A publicação reúne experiências desenvolvidas no âmbito da pesquisa-ação do programa Escolas2030 e apresenta práticas consideradas referências para a construção de modelos de avaliação mais conectados às realidades locais. No estado do Rio de Janeiro, também foram citadas a Associação Redes de Desenvolvimento da Maré e a Escola Municipal Professora Acliméa de Oliveira Nascimento, em Teresópolis.

Destaque para o projeto “A África em Nós: Conectando Territórios” da Escola Municipal Quilombola Professora Lydia Sherman

A iniciativa da escola de Búzios destacada pelo guia foi o projeto “A África em Nós: Conectando Territórios”. A ação promoveu debates entre estudantes sobre identidade e equidade racial, incentivando a valorização da diversidade e a construção de um ambiente escolar mais acolhedor e inclusivo.

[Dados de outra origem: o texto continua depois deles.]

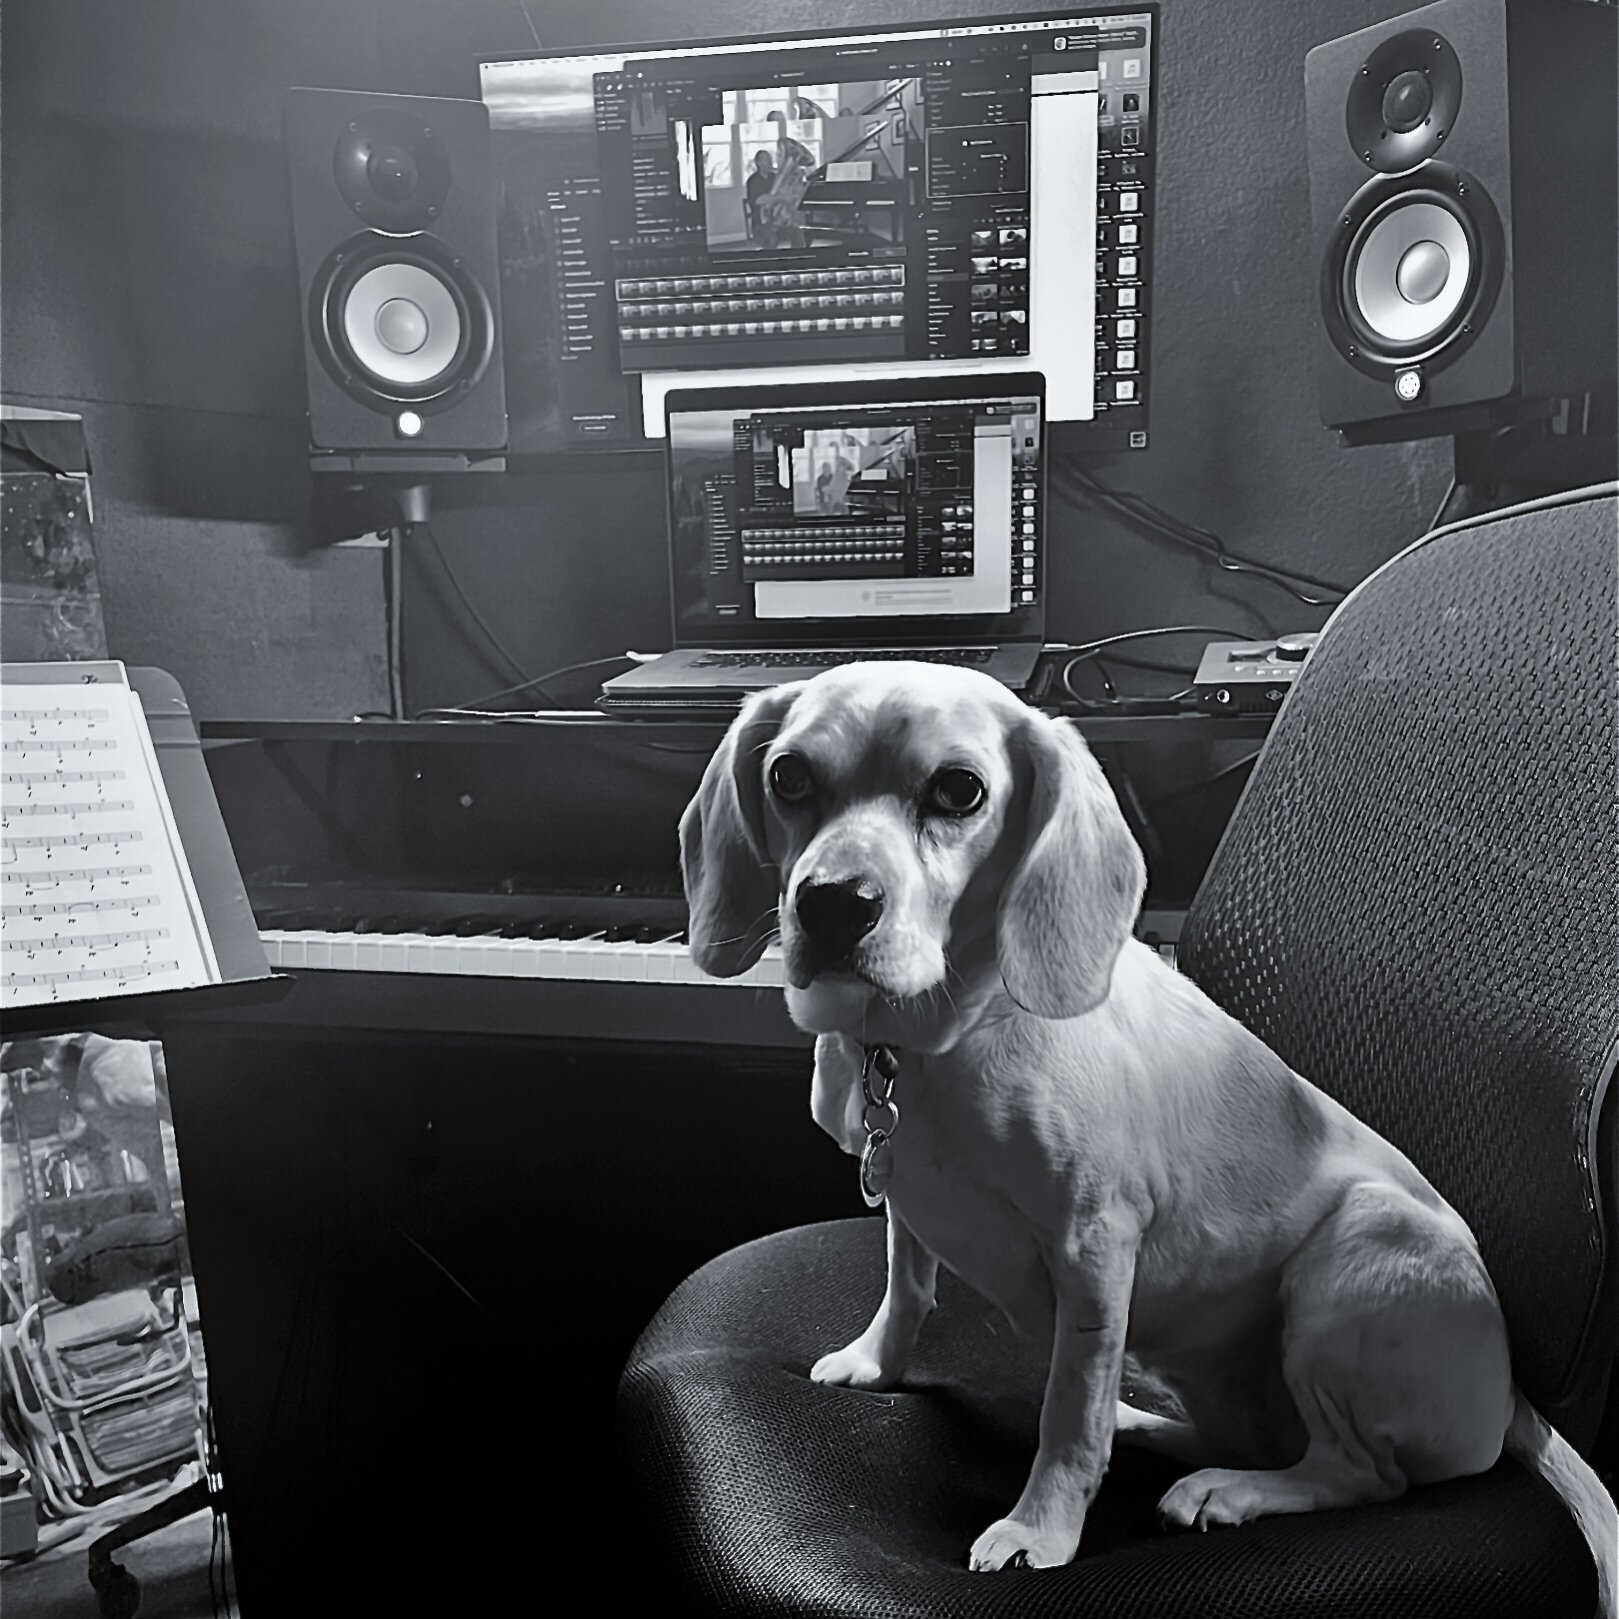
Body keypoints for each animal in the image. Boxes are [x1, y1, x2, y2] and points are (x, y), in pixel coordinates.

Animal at [676, 660, 1612, 1606]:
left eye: (958, 789)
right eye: (789, 776)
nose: (832, 904)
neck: (937, 1040)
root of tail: (1515, 1400)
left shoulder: (1093, 1246)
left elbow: (1068, 1412)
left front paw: (1040, 1527)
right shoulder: (909, 1199)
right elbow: (908, 1288)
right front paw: (875, 1360)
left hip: (1353, 1251)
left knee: (1357, 1472)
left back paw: (1228, 1490)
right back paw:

O material do MEC oferece ferramentas metodológicas e exemplos práticos para auxiliar gestores públicos e comunidades escolares na formulação de estratégias de avaliação voltadas às aprendizagens transformadoras e ao desenvolvimento integral dos estudantes.

Segundo Helena Singer, líder da Estratégia de Juventudes da Ashoka América Latina, o guia foi construído a partir da escuta de educadores e alunos e propõe uma compreensão mais ampla da qualidade da educação, incluindo competências essenciais para a vida em sociedade além dos conteúdos acadêmicos tradicionais.

Mais de 50 mil escolas das redes municipais e estaduais em todo o Brasil já receberam a publicação.

A construção da proposta de avaliação da educação integral e em tempo integral ocorreu por meio de um Acordo de Cooperação Técnica entre o MEC e a Ashoka Brasil, em parceria com a FEUSP. A iniciativa está ligada ao programa internacional Escolas2030, desenvolvido entre 2020 e 2030, com o objetivo de utilizar os aprendizados da pesquisa para contribuir com o aprimoramento das políticas de avaliação educacional no país.

De acordo com Helena Singer, o programa busca identificar experiências bem-sucedidas em diferentes territórios e ampliar seu alcance por meio da conexão entre escolas e redes de ensino.